# How to get more crosscut capacity out of your miter saw.



## Big Dave (Sep 16, 2006)

Alot of you may already know this but it may be helpfull to a few. The best way to get more capacity out of your miter saw is to raise your work up onto a 2x for support. this allows the arc of the blade to cut a wider board without having to lift it up like alot of people do. This does however limit the thickness of board that you can cut. This works especially well with a SCMS.


----------



## Tom R (Oct 11, 2006)

Here's a little 'demo' I wrote on it a while back . . . 

www.contractortalk.com/showthread.php?t=7745


----------



## Big Dave (Sep 16, 2006)

Thanks Tom. I totally forgot about that.


----------



## Tom R (Oct 11, 2006)

Yeah, that's alright, - - like you say, - - some folks may not be aware of it . . .


----------



## agtree (Nov 8, 2006)

*CAN i USE METAL CHOP SAW IN WOODWORKING?*

Hello, I have a question, I have a 14inch metal cutoff chop saw but recently got some trees bandsawn, can I put a 12-14 in wood saw blade on the chop saw and use it like a miter saw? what is the reasoning not to do this? If so what is a good brand of crosscut blade to use? only other saw i own is a circular hand saw. I am reading your forum discussions so forgive me if this subject has been discussed. thanks. ag


----------



## TexasTimbers (Oct 17, 2006)

You can do it, but the saws table/fence is not going to be very nice to your wood, and a metal chopsaw does not adjust as easily and readily as a miter saw which has been manufactured for cutting wood. 
So yes you can do it, but it will also not be as accurate if it is anything like my metal cutoff saw. Also, after you install the blade, leave the saw unplugged, and turn the blade by hand in the up and down postion, and make sure that the blade doesn't come in contact with the guard or any other part of the saw. Also check to make sure there isn't a bunch of slag built up in the rear of the blade guard where the blade could rub against. You know how that stuff accumulates in the blade guard.


----------



## agtree (Nov 8, 2006)

Bois D' Arc Boy said:


> You can do it, but the saws table/fence is not going to be very nice to your wood, and a metal chopsaw does not adjust as easily and readily as a miter saw which has been manufactured for cutting wood.
> So yes you can do it, but it will also not be as accurate if it is anything like my metal cutoff saw.
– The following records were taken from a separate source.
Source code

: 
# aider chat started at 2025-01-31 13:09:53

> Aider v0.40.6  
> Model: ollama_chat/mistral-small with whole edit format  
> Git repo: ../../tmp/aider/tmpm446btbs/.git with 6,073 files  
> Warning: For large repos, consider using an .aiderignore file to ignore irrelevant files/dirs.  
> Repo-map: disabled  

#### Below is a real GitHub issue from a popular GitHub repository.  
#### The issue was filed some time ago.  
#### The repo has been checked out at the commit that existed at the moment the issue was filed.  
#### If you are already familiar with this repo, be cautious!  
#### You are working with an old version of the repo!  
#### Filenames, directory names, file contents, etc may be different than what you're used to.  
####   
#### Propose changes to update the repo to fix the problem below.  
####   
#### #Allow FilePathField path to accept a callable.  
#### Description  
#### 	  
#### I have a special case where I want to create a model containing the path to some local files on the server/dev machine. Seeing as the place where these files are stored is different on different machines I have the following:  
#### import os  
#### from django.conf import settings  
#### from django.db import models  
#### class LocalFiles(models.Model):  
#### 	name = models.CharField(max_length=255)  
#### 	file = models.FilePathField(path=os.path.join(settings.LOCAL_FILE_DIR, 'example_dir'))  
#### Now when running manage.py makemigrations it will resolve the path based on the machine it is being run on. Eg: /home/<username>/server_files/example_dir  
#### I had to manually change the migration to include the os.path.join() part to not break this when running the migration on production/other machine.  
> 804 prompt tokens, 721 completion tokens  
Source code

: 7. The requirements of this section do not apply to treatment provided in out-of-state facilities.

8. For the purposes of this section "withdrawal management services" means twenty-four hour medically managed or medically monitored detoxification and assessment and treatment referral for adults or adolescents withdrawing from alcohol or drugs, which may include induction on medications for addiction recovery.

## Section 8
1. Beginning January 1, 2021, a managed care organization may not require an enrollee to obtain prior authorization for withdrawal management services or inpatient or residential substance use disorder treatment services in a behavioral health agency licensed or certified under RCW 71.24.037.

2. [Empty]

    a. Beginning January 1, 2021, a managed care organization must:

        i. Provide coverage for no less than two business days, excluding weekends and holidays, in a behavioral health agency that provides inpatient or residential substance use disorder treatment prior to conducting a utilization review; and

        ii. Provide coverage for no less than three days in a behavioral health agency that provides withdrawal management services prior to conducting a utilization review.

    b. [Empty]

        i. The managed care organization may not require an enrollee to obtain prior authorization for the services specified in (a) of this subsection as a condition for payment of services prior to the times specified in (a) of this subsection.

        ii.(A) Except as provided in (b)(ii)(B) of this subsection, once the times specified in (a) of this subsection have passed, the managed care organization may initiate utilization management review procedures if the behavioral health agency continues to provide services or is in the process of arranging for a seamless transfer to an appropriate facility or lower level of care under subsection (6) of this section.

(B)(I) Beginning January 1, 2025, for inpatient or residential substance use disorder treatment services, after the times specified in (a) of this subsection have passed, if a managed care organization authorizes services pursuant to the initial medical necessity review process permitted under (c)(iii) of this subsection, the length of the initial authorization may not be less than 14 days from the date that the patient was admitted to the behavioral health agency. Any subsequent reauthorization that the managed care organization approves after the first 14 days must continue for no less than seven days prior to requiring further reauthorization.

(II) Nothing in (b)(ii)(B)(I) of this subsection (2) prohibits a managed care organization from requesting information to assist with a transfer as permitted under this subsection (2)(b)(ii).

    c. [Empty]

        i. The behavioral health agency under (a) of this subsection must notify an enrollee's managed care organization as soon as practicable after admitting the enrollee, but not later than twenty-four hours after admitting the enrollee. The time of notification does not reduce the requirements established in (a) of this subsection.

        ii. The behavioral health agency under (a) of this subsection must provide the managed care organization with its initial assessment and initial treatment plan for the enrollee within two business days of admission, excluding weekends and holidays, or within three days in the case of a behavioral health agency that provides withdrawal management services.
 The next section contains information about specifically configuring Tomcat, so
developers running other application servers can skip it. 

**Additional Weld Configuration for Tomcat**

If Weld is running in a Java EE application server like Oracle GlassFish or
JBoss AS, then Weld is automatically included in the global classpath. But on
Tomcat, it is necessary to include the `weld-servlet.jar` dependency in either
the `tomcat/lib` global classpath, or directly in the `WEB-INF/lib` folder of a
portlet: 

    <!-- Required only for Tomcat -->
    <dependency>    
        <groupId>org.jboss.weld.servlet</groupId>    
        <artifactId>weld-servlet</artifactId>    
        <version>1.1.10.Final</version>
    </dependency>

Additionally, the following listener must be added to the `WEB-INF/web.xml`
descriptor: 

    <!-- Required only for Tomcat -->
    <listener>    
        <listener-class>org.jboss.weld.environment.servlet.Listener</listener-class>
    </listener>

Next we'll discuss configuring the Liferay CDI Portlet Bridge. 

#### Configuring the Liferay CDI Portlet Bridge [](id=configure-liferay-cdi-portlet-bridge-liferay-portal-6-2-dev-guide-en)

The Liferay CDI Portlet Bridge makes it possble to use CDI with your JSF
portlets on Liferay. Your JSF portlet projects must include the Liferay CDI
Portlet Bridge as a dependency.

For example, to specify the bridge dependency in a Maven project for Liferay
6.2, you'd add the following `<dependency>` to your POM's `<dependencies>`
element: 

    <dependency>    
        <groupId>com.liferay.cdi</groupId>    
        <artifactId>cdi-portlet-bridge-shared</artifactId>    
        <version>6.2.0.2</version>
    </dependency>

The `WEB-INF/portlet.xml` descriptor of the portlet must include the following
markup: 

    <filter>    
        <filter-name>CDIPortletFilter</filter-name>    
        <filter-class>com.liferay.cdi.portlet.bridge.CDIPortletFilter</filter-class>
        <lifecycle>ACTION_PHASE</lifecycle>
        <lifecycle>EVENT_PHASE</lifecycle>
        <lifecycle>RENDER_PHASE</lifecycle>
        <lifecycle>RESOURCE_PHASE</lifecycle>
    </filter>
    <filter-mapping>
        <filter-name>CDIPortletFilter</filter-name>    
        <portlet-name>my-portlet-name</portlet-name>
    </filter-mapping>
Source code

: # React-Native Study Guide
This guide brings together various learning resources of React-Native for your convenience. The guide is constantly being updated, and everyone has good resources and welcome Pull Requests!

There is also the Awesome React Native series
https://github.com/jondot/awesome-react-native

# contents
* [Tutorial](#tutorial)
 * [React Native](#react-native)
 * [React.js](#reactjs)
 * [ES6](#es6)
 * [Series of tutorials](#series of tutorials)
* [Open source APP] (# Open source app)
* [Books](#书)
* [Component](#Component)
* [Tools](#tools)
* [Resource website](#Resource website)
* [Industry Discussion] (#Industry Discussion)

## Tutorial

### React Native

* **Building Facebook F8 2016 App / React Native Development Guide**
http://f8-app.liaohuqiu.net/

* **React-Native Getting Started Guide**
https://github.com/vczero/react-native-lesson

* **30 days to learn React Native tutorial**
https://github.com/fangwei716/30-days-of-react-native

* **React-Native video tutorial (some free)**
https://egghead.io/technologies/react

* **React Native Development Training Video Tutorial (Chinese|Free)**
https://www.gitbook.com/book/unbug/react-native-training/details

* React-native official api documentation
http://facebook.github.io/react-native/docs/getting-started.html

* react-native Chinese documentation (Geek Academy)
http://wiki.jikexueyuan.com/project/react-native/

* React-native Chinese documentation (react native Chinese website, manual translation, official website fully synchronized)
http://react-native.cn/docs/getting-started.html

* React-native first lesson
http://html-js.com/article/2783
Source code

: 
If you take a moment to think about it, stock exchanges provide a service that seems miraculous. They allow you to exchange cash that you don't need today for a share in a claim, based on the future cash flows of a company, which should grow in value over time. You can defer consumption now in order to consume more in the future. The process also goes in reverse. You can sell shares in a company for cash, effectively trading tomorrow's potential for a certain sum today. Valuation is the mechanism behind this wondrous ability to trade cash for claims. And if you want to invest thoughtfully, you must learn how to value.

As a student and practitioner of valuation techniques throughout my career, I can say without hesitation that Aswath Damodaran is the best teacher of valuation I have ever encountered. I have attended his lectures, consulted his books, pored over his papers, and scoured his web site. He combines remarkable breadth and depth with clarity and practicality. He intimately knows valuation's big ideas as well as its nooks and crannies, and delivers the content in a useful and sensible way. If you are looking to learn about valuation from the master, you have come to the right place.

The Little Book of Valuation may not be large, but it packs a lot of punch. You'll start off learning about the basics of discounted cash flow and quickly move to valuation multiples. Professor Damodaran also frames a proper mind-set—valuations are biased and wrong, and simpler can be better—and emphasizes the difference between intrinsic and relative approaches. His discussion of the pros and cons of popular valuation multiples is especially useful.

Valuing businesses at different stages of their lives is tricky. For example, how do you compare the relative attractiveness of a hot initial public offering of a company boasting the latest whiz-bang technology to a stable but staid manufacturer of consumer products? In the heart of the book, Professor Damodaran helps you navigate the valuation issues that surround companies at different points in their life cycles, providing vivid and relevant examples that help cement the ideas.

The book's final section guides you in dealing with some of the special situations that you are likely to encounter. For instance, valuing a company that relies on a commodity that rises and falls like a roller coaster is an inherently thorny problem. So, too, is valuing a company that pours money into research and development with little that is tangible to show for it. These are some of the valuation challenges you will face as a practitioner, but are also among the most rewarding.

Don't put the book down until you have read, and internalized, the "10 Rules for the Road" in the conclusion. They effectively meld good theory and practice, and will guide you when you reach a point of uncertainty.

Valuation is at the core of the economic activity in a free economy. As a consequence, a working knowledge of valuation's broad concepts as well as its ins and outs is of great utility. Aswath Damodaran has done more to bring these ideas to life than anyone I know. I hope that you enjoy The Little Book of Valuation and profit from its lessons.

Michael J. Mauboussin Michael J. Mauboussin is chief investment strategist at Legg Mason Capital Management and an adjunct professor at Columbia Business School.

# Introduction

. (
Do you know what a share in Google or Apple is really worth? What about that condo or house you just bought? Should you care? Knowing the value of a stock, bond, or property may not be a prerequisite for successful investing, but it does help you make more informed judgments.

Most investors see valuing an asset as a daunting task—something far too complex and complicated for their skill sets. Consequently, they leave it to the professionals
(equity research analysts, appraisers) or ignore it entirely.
Also, after you install the blade, leave the saw unplugged, and turn the blade by hand in the up and down postion, and make sure that the blade doesn't come in contact with the guard or any other part of the saw. Also check to make sure there isn't a bunch of slag built up in the rear of the blade guard where the blade could rub against. You know how that stuff accumulates in the blade guard.


THANKS, WOULD YOU USE A 14 IN OR 12 INCH BLADE TO TRY IT OUT? ALSO DOES THE TOOTH COUNT MATTER OR JUST GET THE CHEAPER ONE TO TRY AG


----------



## joasis (Sep 15, 2006)

A metal chop saw does not lend itself well to precision off of 90 degrees, but if you can get a cheap blade that will fit the arbor, it will work, somewhat. We have used them to cut 6X6's with no problem, but 8 inch wide material is about all you will get capacity wise. If you own a good skil saw, just use a tri square as a fence, and cut, you will be happier with the results. A 12 inch tri square,....good one, less then $10.


----------



## TexasTimbers (Oct 17, 2006)

I gotta say that joasis gave you better advice. If you just HAVE to do it yes it can be done but a better option is a big speed square and a circlular saw with a nice, sharp blade. 
If you are going to be cutting alot of different angle, my advice is to bite the bullet and buy a miter saw. :yes:


----------